Documentation
¶
Overview ¶
Package inspector analyzes source trees and extracts code-quality metrics aimed at finding where to improve a codebase.
For each supported file it reports a code/comment/blank line breakdown, import and variable counts, and per-function cyclomatic complexity, cognitive complexity, nesting depth, parameter count and a Maintainability Index. It also computes file-level Halstead measures, git churn and a hotspot score (complexity x churn), detects duplicate code across files, and builds an import dependency graph with fan-in/fan-out and cycle detection.
Go is parsed with the standard library go/ast. A broad set of other languages (Python, JavaScript/JSX, TypeScript/TSX, Rust, Java, C, C++, C#, Ruby, PHP, Bash, Scala, CSS, HTML, JSON) is parsed with tree-sitter and bundled by default. Any additional tree-sitter grammar can be added at startup with RegisterLanguage; it is analyzed by a generic adapter that auto-derives its metric hints by introspecting the grammar's node-kind and field vocabulary (Python/JS/TS use higher-fidelity hand-tuned specs). Because the tree-sitter grammars are C, building any program that imports this package requires cgo: set CGO_ENABLED=1 and have a C compiler (gcc or clang) on PATH.
The simplest entry point is Inspect, which runs everything and returns a single Report:
report, err := inspector.Inspect("./path/to/project", inspector.Options{})
if err != nil {
log.Fatal(err)
}
for _, h := range report.Summary.TopHotspots {
fmt.Printf("%s\thot=%.0f cyc=%d churn=%d\n", h.Path, h.Hotspot, h.Cyclomatic, h.Churn)
}
The individual stages (BuildTree, ComputeChurn, BuildSummary, DetectDuplication, BuildDependencyGraph) are also exported for callers that need finer control.
Index ¶
- Constants
- func BuildExcludeSet(includeDefaults bool, extras []string) map[string]struct{}
- func ComputeChurn(root *TreeNode, scanRoot string) bool
- func RegisterLanguage(cfg LanguageConfig)

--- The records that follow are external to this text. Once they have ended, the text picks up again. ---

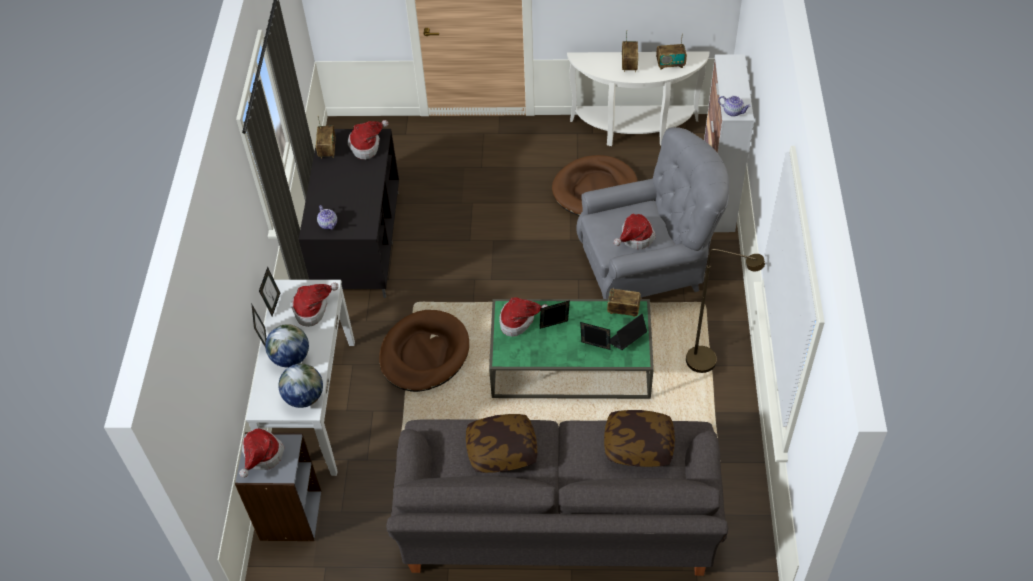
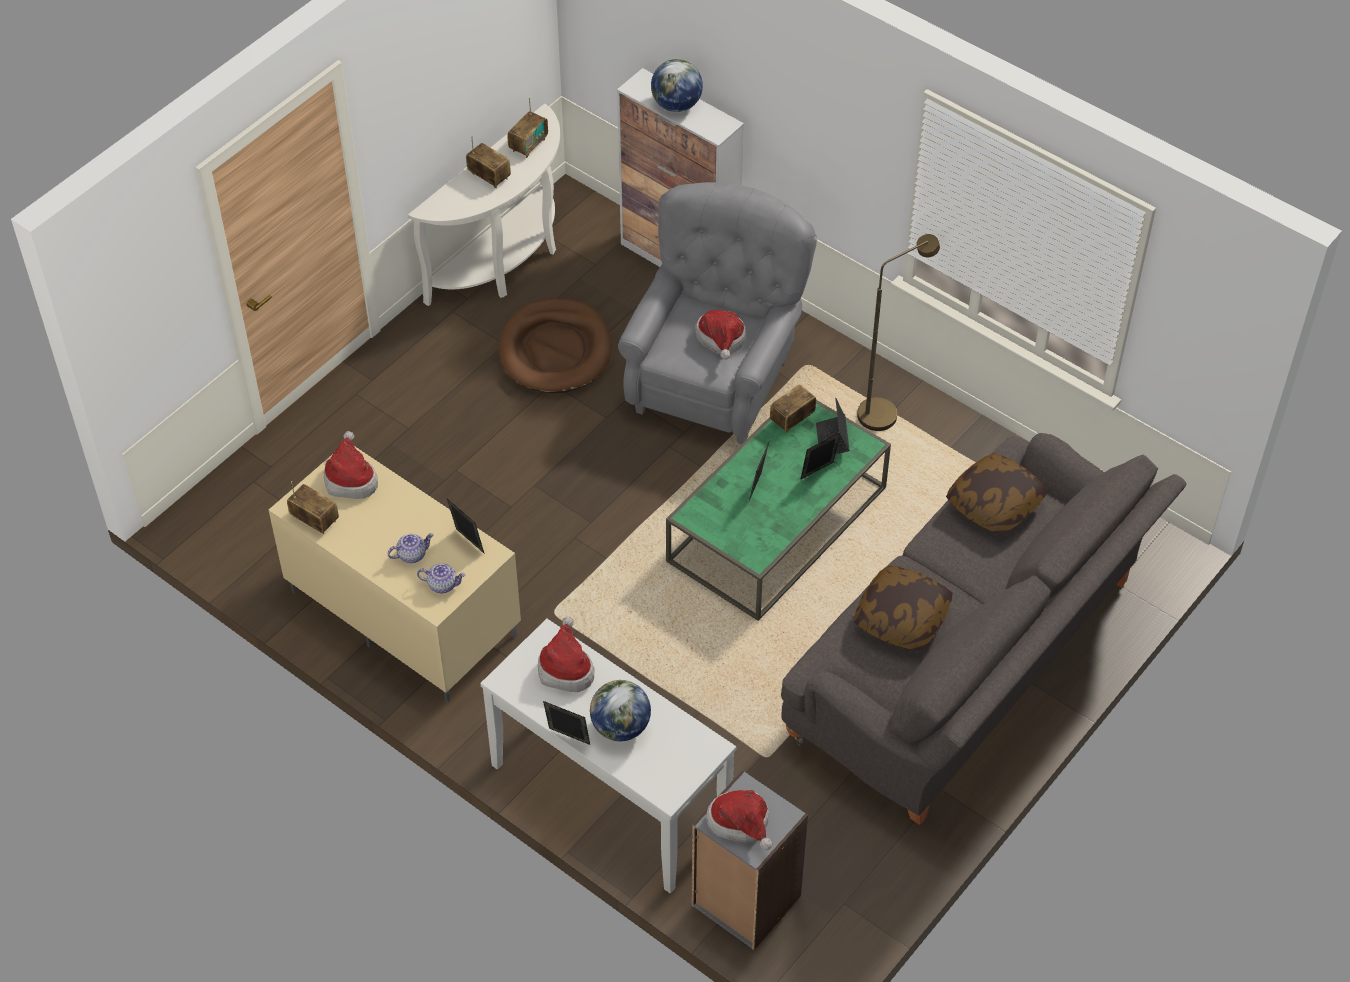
camera: 55 degrees left, 0 degrees up
picture frame [259,267,280,316] -> picture frame moved to [447,499,485,554]
globe [278,364,323,408] -> globe moved to [651,59,703,112]
black tv stand [298,129,399,298] -> beige tv stand [269,446,521,703]
brown dog bed [379,310,469,392] -> none
hat [499,297,548,337] -> none
teapot [718,96,751,117] -> teapot moved to [388,533,433,563]

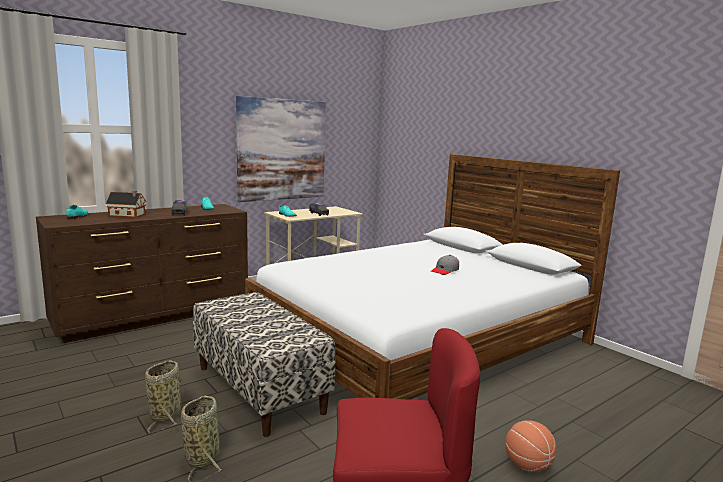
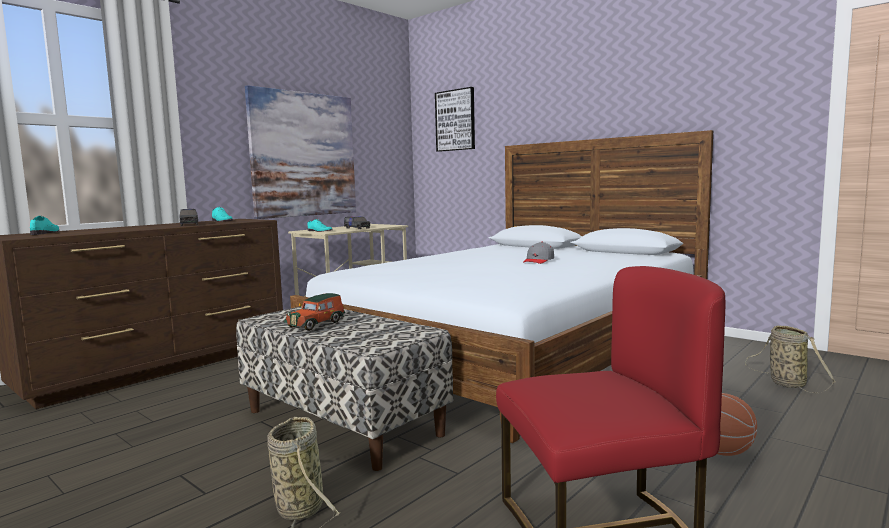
camera: 10 degrees left, 5 degrees down
toy house [106,191,146,217] -> none
basket [145,360,183,433] -> basket moved to [745,325,836,393]
none -> toy car [284,293,345,331]
none -> picture [435,87,475,152]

- func SupportedExtensions() []string
- func SupportedLanguages() []string
- type Config
- type DependencyReport
- type DependencyStat
- type DuplicateBlock
- type DuplicationReport
- type FileHotspot
- type FileMetrics
- type FunctionHotspot
- type FunctionInfo
- type Halstead
- type LanguageAnalyzer
- type LanguageConfig
- type LanguageHints
- type Options
- type Report
- type Summary
- type TreeNode
Constants ¶
const DefaultDuplicationMinTokens = 50
DefaultDuplicationMinTokens is the default clone window size (in normalized tokens) for duplicate-code detection.
Variables ¶
This section is empty.
Functions ¶
func BuildExcludeSet ¶
BuildExcludeSet constructs a normalized set of excluded directory names.
func ComputeChurn ¶
ComputeChurn annotates each file node with its git commit frequency and a hotspot score (complexity * churn). It returns false when the scan root is not inside a git work tree or git is unavailable, leaving the tree untouched.
func RegisterLanguage ¶ added in v0.2.0
func RegisterLanguage(cfg LanguageConfig)
RegisterLanguage adds (or overrides) support for a tree-sitter grammar mapped to one or more file extensions. The grammar is analyzed with the generic heuristic adapter; pass Hints to improve accuracy. It is safe to call at program startup before analysis begins.
func SupportedExtensions ¶ added in v0.2.0
func SupportedExtensions() []string
SupportedExtensions returns the registered file extensions, sorted.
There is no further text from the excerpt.